_Material for this exercise_
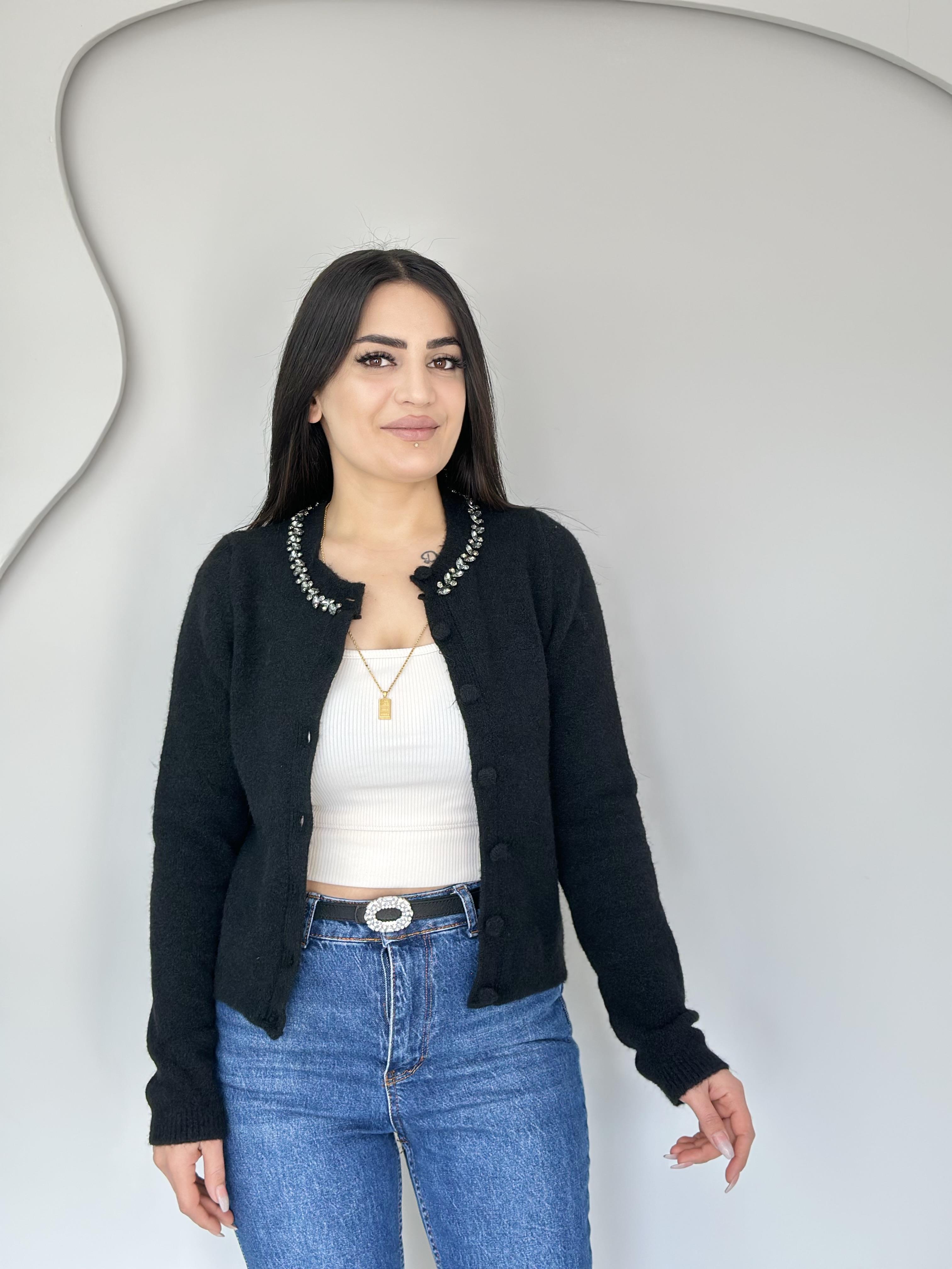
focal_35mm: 48
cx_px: 476
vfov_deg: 39.7
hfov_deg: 30.3
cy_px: 634
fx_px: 1760
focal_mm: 6.86
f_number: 1.78
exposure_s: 1/119
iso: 80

_Your instructions_
Without copying any picture, repeat the full listing above word for word.

_Exercise response_
focal_35mm: 48
cx_px: 476
vfov_deg: 39.7
hfov_deg: 30.3
cy_px: 634
fx_px: 1760
focal_mm: 6.86
f_number: 1.78
exposure_s: 1/119
iso: 80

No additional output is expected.